Students who cheat are a blight on educational establishments. They undermine the purpose of education and devalue the efforts of honest students. AI has been successfully used to mitigate these issues.

Plagiarism detection

Traditional mechanisms of spotting plagiarism within submitted essays, dissertations and other academic papers have long been broken. It’s no longer good enough to simply look for similar text in previously-submitted works, as there are too many ways to subtly alter text and pass the test.

To combat this problem, AI has been successfully deployed to spot plagiarism more effectively. Natural language processing and other techniques can spot wider similarities between documents, even when words or sentences have been changed substantially. It’s even possible to use AI to spot whether two completely different pieces of text are likely authored by the same person.

Proctoring

When a student attends an exam in real life, their identity can be verified by an invigilator. However, if a test is taken online, how can we tell for certain who is there? Once again, AI provides some solutions. There are AI systems that can spot copy-pasted text whilst facial recognition and monitoring can spot unusual patterns in those taking online tests.

Conclusion

I’ve covered many areas where AI will improve the efficacy of education.

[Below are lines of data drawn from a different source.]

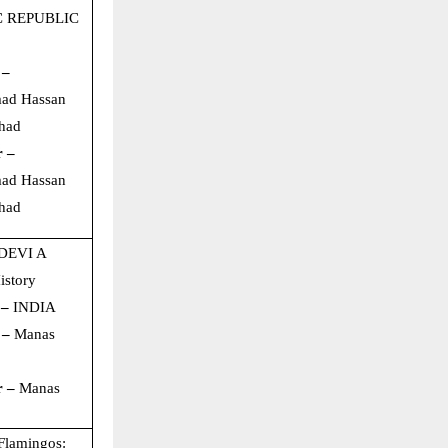
C REPUBLIC
 –
ad Hassan
had
r –
ad Hassan
had
DEVI A
istory
 –
INDIA
 –
Manas
r –
Manas
Flamingos:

Rather than the common cry “Robots are taking our jobs!” the trend in AI is towards efficiency and allowing good teachers to reach a wider audience, whilst reducing their administrative headaches.

Many of the technologies I’ve listed in this article are in their infancy, and will continue to improve dramatically over the coming years. And whilst it’s becoming easier to see a future where an AI could teach a class in isolation; education should be about far more than just absorbing knowledge – true insight comes from the collaborations we have with other students and teachers.